== Exercise instructions ==
Edit the data below by writing out its lines again with "Read more" changed to "Continue reading" and nothing else altered. Omit the pictures from your answer.

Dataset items
+===+
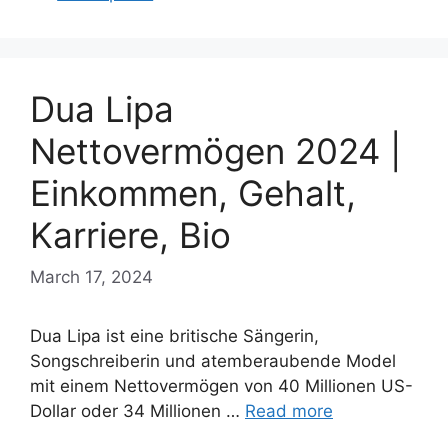
Dua Lipa
Nettovermögen 2024 |
Einkommen, Gehalt,
Karriere, Bio
March 17, 2024
Dua Lipa ist eine britische Sängerin,
Songschreiberin und atemberaubende Model
mit einem Nettovermögen von 40 Millionen US-
Dollar oder 34 Millionen …
Read more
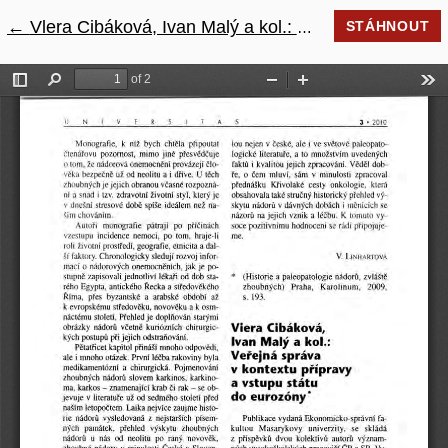
←
Návrat na podrobnosti článku
Vlera Cibáková, Ivan Malý a kol.: Veřejná správa v kontextu přípravy a vstupu státu do eurozóny
STÁHNOUT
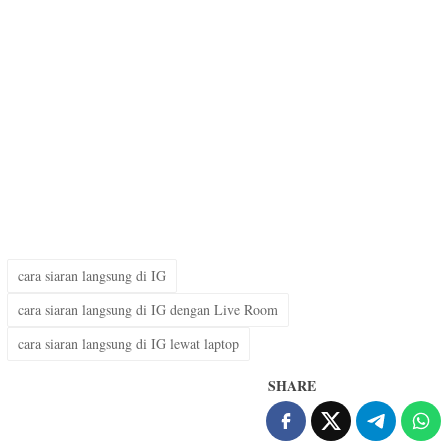
cara siaran langsung di IG
cara siaran langsung di IG dengan Live Room
cara siaran langsung di IG lewat laptop
SHARE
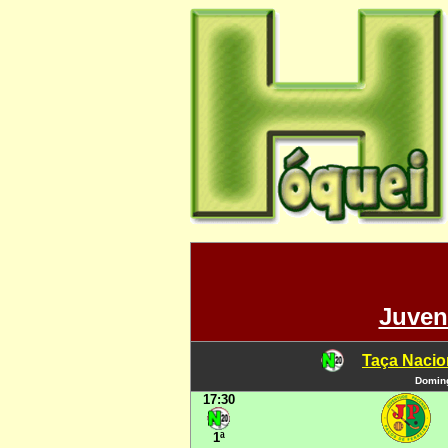
Juven
Taça Nacio
Doming
17:30
1ª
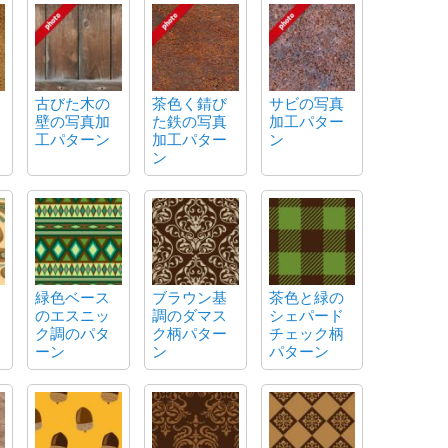
古びた木の
茶色く錆び
サビの写真
壁の写真加
た鉄の写真
加工パター
工パターン
加工パター
ン
ン
緑色ベース
ブラウン基
茶色と緑の
のエスニッ
調のダマス
シェパード
ク調のパタ
ク柄パター
チェック柄
ーン
ン
パターン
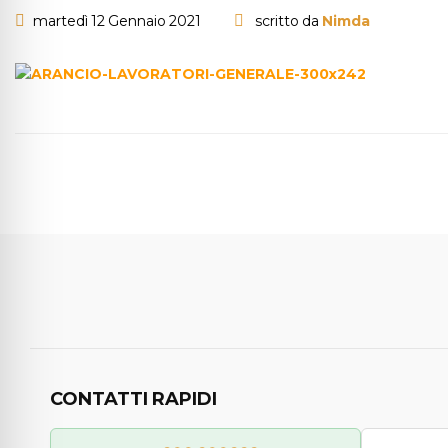
martedì 12 Gennaio 2021
scritto da
Nimda
CONTATTI RAPIDI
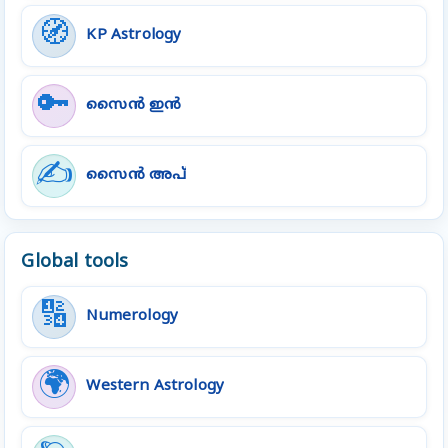
🧭
KP Astrology
🔑
സൈൻ ഇൻ
✍️
സൈൻ അപ്
Global tools
🔢
Numerology
🌍
Western Astrology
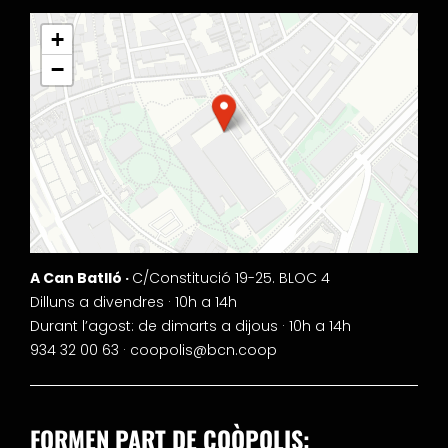
+
−
A Can Batlló ·
C/Constitució 19-25. BLOC 4
Dilluns a divendres · 10h a 14h
Durant l’agost: de dimarts a dijous · 10h a 14h
934 32 00 63 ·
coopolis@bcn.coop
FORMEN PART DE COÒPOLIS:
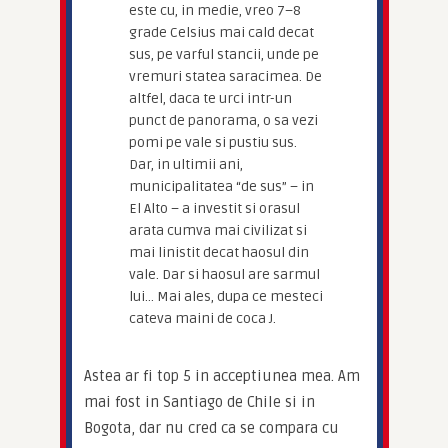
este cu, in medie, vreo 7–8
grade Celsius mai cald decat
sus, pe varful stancii, unde pe
vremuri statea saracimea. De
altfel, daca te urci intr-un
punct de panorama, o sa vezi
pomi pe vale si pustiu sus.
Dar, in ultimii ani,
municipalitatea “de sus” – in
El Alto – a investit si orasul
arata cumva mai civilizat si
mai linistit decat haosul din
vale. Dar si haosul are sarmul
lui… Mai ales, dupa ce mesteci
cateva maini de coca J.
Astea ar fi top 5 in acceptiunea mea. Am 
mai fost in Santiago de Chile si in 
Bogota, dar nu cred ca se compara cu 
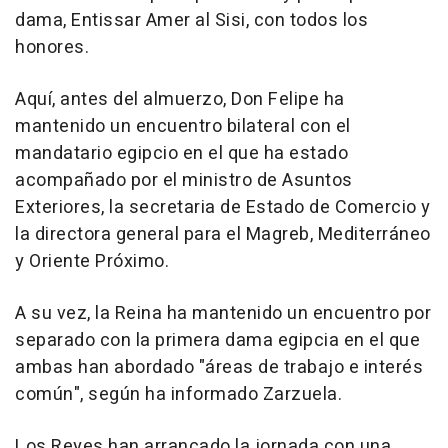
dama, Entissar Amer al Sisi, con todos los
honores.
Aquí, antes del almuerzo, Don Felipe ha
mantenido un encuentro bilateral con el
mandatario egipcio en el que ha estado
acompañado por el ministro de Asuntos
Exteriores, la secretaria de Estado de Comercio y
la directora general para el Magreb, Mediterráneo
y Oriente Próximo.
A su vez, la Reina ha mantenido un encuentro por
separado con la primera dama egipcia en el que
ambas han abordado "áreas de trabajo e interés
común", según ha informado Zarzuela.
Los Reyes han arrancado la jornada con una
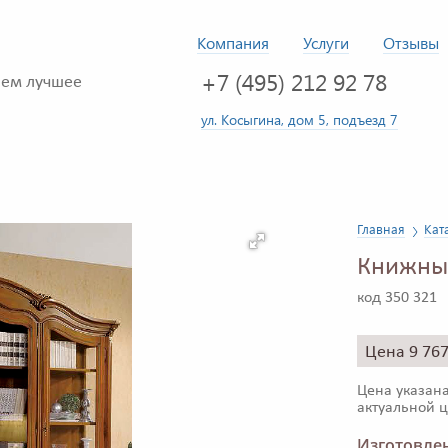
Компания
Услуги
Отзывы
+7 (495) 212 92 78
ем лучшее
ул. Косыгина, дом 5, подъезд 7
Главная
Кат
Книжный
код 350 321
Цена 9 76
Цена указана
актуальной ц
Изготовлен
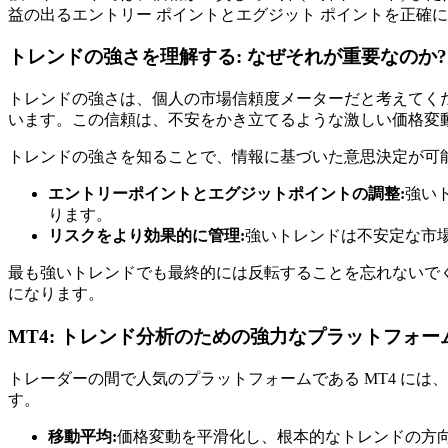
益の出るエントリー ポイントとエグジット ポイントを正確
トレンドの強さを理解する: なぜそれが重要なのか?
トレンドの強さは、個人の市場信頼度メーターだと考えてく
います。この信頼は、不安をかき立てるような激しい価格変
トレンドの強さを知ることで、情報に基づいた意思決定が可
エントリーポイントとエグジットポイントの調整:
強い
ります。
リスクをより効果的に管理:
強いトレンドは不安定な市
最も強いトレンドでも最終的には反転することを忘れないで
になります。
MT4: トレンド分析のための強力なプラットフォー
トレーダーの間で人気のプラットフォームである MT4 に
す。
移動平均:
価格変動を平滑化し、根本的なトレンドの方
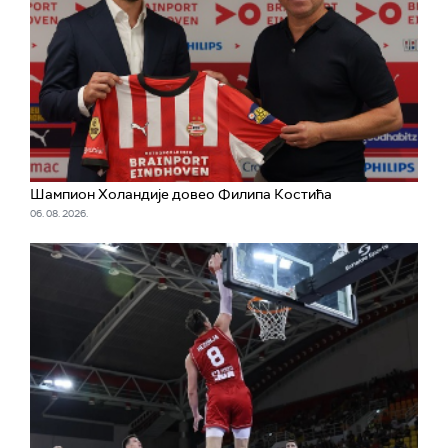
Шампион Холандије довео Филипа Костића
06. 08. 2026.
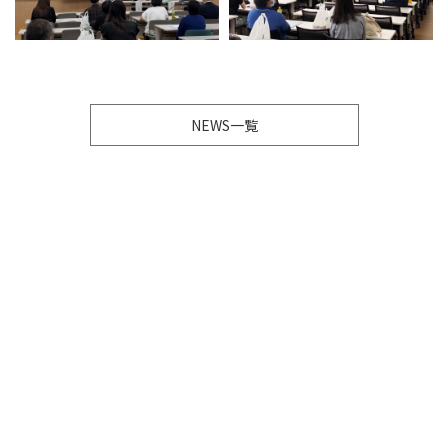
NEWS一覧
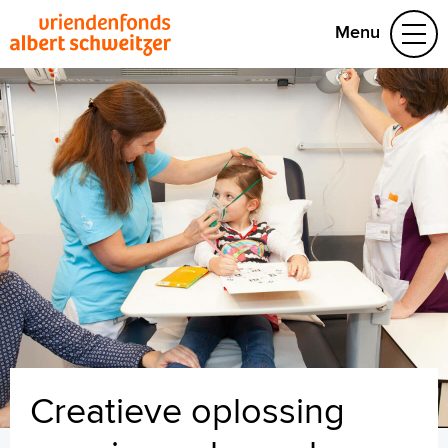
Menu
Projecten
Maak uw eigen actie
Doneren
Over ons
Aanvraag indienen
www.asz.nl
Creatieve oplossing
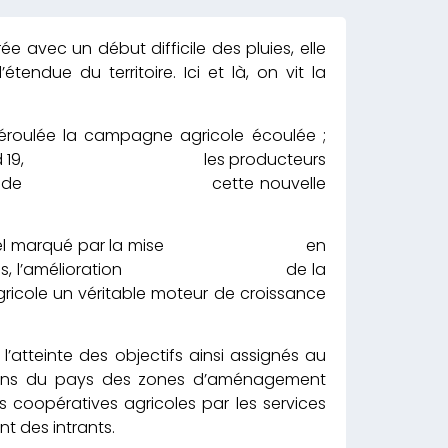
avec un début difficile des pluies, elle
endue du territoire. Ici et là, on vit la
t déroulée la campagne agricole écoulée ;
ie de la covid 19, les producteurs
ultats au cours de cette nouvelle
ntexte actuel marqué par la mise en
entre autres, l’amélioration de la
gricole un véritable moteur de croissance
’atteinte des objectifs ainsi assignés au
gions du pays des zones d’aménagement
s coopératives agricoles par les services
nt des intrants.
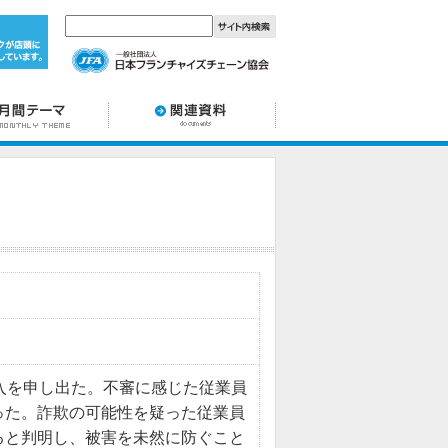
入を申し出た。不審に感じた従業員
った。詐欺の可能性を疑った従業員
ると判明し、被害を未然に防ぐこと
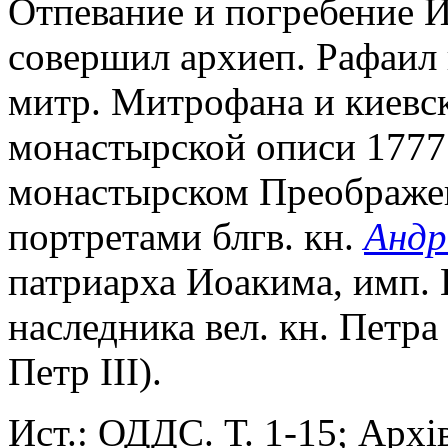
Отпевание и погребение 
совершил архиеп. Рафаил
митр. Митрофана и киевск
монастырской описи 1777 г
монастырском Преображен
портретами блгв. кн.
Андр
патриарха Иоакима, имп.
наследника вел. кн. Петра
Петр III).
Ист.: ОДДС. Т. 1-15; Архi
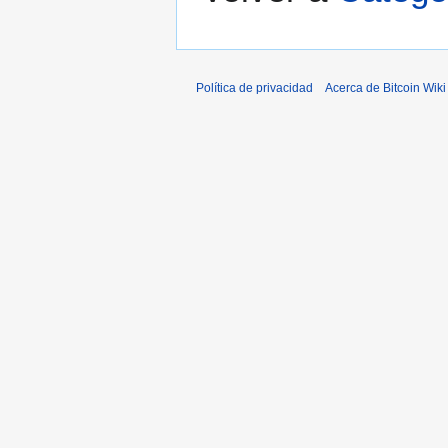
Política de privacidad
Acerca de Bitcoin Wiki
+===+
== Written solution ==
Dua Lipa
Nettovermögen 2024 |
Einkommen, Gehalt,
Karriere, Bio
March 17, 2024
Dua Lipa ist eine britische Sängerin,
Songschreiberin und atemberaubende Model
mit einem Nettovermögen von 40 Millionen US-
Dollar oder 34 Millionen …
Continue reading
←
Návrat na podrobnosti článku
Vlera Cibáková, Ivan Malý a kol.: Veřejná správa v kontextu přípravy a vstupu státu do eurozóny
STÁHNOUT
cara siaran langsung di IG
cara siaran langsung di IG dengan Live Room
cara siaran langsung di IG lewat laptop
SHARE
Juven
Taça Nacio
Doming
17:30
1ª
古びた木の
茶色く錆び
サビの写真
壁の写真加
た鉄の写真
加工パター
工パターン
加工パター
ン
ン
緑色ベース
ブラウン基
茶色と緑の
のエスニッ
調のダマス
シェパード
ク調のパタ
ク柄パター
チェック柄
ーン
ン
パターン
martedì 12 Gennaio 2021
scritto da
Nimda
CONTATTI RAPIDI
🧭
KP Astrology
🔑
സൈൻ ഇൻ
✍️
സൈൻ അപ്
Global tools
🔢
Numerology
🌍
Western Astrology
+
−
A Can Batlló ·
C/Constitució 19-25. BLOC 4
Dilluns a divendres · 10h a 14h
Durant l’agost: de dimarts a dijous · 10h a 14h
934 32 00 63 ·
coopolis@bcn.coop
FORMEN PART DE COÒPOLIS:
este cu, in medie, vreo 7–8
grade Celsius mai cald decat
sus, pe varful stancii, unde pe
vremuri statea saracimea. De
altfel, daca te urci intr-un
punct de panorama, o sa vezi
pomi pe vale si pustiu sus.
Dar, in ultimii ani,
municipalitatea “de sus” – in
El Alto – a investit si orasul
arata cumva mai civilizat si
mai linistit decat haosul din
vale. Dar si haosul are sarmul
lui… Mai ales, dupa ce mesteci
cateva maini de coca J.
Astea ar fi top 5 in acceptiunea mea. Am 
mai fost in Santiago de Chile si in 
Bogota, dar nu cred ca se compara cu 
dama, Entissar Amer al Sisi, con todos los
honores.
Aquí, antes del almuerzo, Don Felipe ha
mantenido un encuentro bilateral con el
mandatario egipcio en el que ha estado
acompañado por el ministro de Asuntos
Exteriores, la secretaria de Estado de Comercio y
la directora general para el Magreb, Mediterráneo
y Oriente Próximo.
A su vez, la Reina ha mantenido un encuentro por
separado con la primera dama egipcia en el que
ambas han abordado "áreas de trabajo e interés
común", según ha informado Zarzuela.
Los Reyes han arrancado la jornada con una
Компания
Услуги
Отзывы
+7 (495) 212 92 78
ем лучшее
ул. Косыгина, дом 5, подъезд 7
Главная
Кат
Книжный
код 350 321
Цена 9 76
Цена указана
актуальной ц
Изготовлен
益の出るエントリー ポイントとエグジット ポイントを正確
トレンドの強さを理解する: なぜそれが重要なのか?
トレンドの強さは、個人の市場信頼度メーターだと考えてく
います。この信頼は、不安をかき立てるような激しい価格変
トレンドの強さを知ることで、情報に基づいた意思決定が可
エントリーポイントとエグジットポイントの調整:
強い
ります。
リスクをより効果的に管理:
強いトレンドは不安定な市
最も強いトレンドでも最終的には反転することを忘れないで
になります。
MT4: トレンド分析のための強力なプラットフォー
トレーダーの間で人気のプラットフォームである MT4 に
す。
移動平均:
価格変動を平滑化し、根本的なトレンドの方
Шампион Холандије довео Филипа Костића
06. 08. 2026.
NEWS一覧
Menu
Projecten
Maak uw eigen actie
Doneren
Over ons
Aanvraag indienen
www.asz.nl
Creatieve oplossing
avec un début difficile des pluies, elle
endue du territoire. Ici et là, on vit la
t déroulée la campagne agricole écoulée ;
ie de la covid 19, les producteurs
ultats au cours de cette nouvelle
ntexte actuel marqué par la mise en
entre autres, l’amélioration de la
gricole un véritable moteur de croissance
’atteinte des objectifs ainsi assignés au
gions du pays des zones d’aménagement
s coopératives agricoles par les services
nt des intrants.
入を申し出た。不審に感じた従業員
った。詐欺の可能性を疑った従業員
ると判明し、被害を未然に防ぐこと
Отпевание и погребение 
совершил архиеп. Рафаил
митр. Митрофана и киевск
монастырской описи 1777 г
монастырском Преображен
портретами блгв. кн.
Андр
патриарха Иоакима, имп.
наследника вел. кн. Петра
Петр III).
Ист.: ОДДС. Т. 1-15; Архi
Política de privacidad
Acerca de Bitcoin Wiki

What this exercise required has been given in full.